_Work to be completed_:
Where a line of the entries holds the string "System", copy that line.

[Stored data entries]
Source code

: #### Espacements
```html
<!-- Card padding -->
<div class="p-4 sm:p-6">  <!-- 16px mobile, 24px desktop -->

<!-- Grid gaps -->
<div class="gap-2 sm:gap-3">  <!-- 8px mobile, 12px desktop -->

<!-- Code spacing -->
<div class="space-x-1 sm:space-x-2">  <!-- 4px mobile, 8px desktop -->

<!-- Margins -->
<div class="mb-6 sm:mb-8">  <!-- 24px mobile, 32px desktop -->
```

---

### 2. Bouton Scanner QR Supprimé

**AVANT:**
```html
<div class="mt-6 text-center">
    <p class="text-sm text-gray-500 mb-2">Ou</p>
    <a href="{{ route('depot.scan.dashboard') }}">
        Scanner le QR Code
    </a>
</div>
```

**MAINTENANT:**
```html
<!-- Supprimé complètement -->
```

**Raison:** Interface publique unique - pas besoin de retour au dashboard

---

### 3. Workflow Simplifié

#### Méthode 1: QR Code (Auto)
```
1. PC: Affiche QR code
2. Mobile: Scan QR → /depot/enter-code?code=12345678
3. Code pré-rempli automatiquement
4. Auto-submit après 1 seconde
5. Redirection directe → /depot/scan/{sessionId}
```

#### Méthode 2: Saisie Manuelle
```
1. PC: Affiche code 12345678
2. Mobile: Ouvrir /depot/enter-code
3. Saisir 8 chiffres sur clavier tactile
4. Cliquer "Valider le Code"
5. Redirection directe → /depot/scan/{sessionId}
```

--

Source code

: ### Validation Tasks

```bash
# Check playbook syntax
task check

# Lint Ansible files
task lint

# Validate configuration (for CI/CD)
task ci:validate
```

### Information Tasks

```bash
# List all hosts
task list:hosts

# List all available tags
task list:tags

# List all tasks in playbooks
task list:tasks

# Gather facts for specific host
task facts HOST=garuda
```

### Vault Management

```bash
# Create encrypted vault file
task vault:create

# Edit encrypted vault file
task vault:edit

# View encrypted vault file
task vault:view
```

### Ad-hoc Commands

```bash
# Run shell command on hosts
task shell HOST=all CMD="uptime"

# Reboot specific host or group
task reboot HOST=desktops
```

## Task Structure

* * *

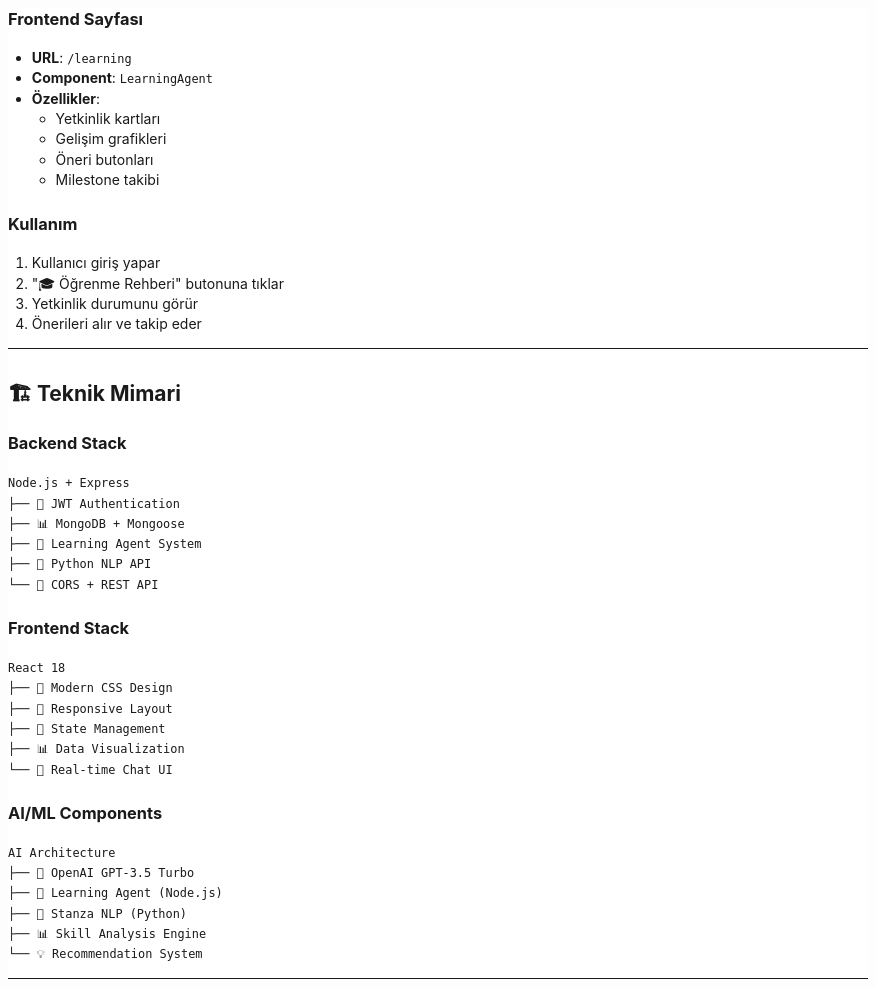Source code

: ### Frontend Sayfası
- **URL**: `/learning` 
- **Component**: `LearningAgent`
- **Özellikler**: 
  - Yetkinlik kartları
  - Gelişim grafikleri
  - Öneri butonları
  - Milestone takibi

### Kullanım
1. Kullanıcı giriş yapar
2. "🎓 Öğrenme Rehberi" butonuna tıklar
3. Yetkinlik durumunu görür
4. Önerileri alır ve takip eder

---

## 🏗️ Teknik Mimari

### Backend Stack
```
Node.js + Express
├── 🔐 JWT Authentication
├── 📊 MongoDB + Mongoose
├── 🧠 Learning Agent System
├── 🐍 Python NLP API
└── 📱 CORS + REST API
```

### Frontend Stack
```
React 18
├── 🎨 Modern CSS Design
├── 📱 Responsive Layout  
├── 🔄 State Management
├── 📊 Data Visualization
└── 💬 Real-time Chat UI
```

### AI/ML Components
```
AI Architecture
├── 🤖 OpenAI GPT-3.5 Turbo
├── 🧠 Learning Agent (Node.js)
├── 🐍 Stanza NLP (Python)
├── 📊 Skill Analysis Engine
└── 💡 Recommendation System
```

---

_Solution to the problem_:
├── 🧠 Learning Agent System
└── 💡 Recommendation System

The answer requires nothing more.